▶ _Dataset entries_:
● ● ● ●

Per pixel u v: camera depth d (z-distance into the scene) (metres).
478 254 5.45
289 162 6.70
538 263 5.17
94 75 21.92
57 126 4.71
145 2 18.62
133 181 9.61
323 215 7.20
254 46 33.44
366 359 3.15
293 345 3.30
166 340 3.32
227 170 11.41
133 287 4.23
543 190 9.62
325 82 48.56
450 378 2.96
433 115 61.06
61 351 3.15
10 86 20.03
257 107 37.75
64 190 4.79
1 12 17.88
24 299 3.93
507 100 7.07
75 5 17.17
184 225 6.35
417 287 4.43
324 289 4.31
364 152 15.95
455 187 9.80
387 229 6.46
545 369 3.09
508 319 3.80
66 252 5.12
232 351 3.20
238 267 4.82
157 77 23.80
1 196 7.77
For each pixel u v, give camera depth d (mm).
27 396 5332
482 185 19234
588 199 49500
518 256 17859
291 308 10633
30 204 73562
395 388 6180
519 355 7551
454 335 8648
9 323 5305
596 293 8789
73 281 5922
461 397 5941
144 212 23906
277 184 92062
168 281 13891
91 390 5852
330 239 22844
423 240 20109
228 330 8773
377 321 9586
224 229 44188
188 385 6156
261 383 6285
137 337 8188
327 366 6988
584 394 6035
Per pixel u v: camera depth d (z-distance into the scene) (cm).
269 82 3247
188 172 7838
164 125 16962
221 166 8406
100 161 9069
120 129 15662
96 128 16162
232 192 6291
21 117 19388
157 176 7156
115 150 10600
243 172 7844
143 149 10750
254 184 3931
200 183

● ● ● ●

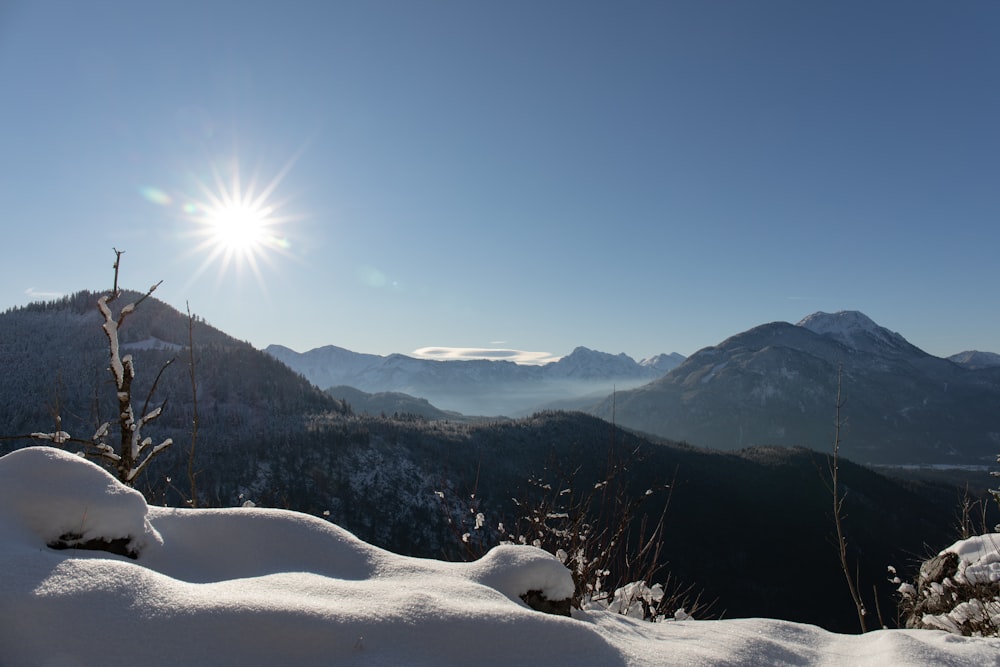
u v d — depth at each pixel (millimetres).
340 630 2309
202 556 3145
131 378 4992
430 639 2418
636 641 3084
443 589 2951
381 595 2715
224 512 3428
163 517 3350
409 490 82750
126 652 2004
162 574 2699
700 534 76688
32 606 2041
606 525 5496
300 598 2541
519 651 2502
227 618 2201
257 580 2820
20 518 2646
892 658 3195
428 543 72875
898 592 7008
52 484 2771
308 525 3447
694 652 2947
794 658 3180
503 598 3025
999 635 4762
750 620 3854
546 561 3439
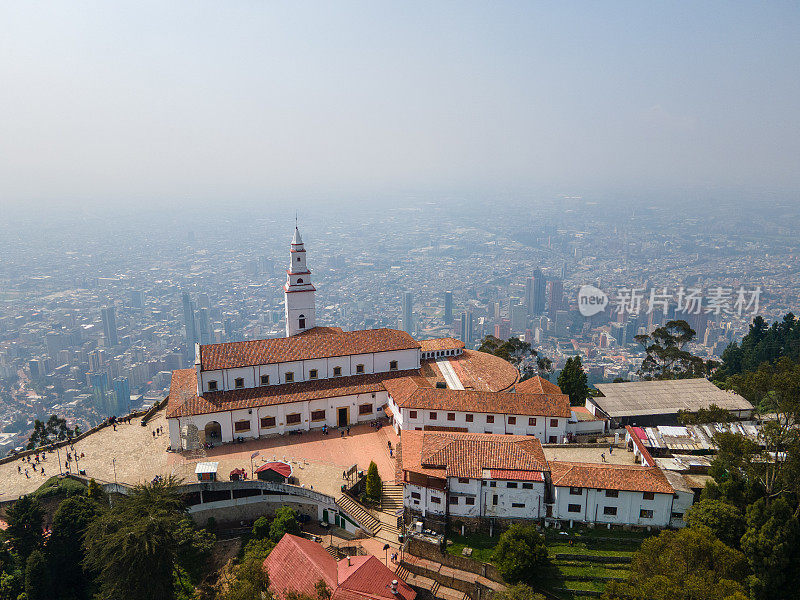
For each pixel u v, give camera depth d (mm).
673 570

● ● ● ●

▶ _WHAT YOU SHOULD DO_: Please write out, exactly as they appear above, only the lines in the stretch from the line with "366 359 3.15" through the line with "324 289 4.31".

▶ _RESPONSE_:
366 359 3.15
293 345 3.30
166 340 3.32
227 170 11.41
133 287 4.23
543 190 9.62
325 82 48.56
450 378 2.96
433 115 61.06
61 351 3.15
10 86 20.03
257 107 37.75
64 190 4.79
1 12 17.88
24 299 3.93
507 100 7.07
75 5 17.17
184 225 6.35
417 287 4.43
324 289 4.31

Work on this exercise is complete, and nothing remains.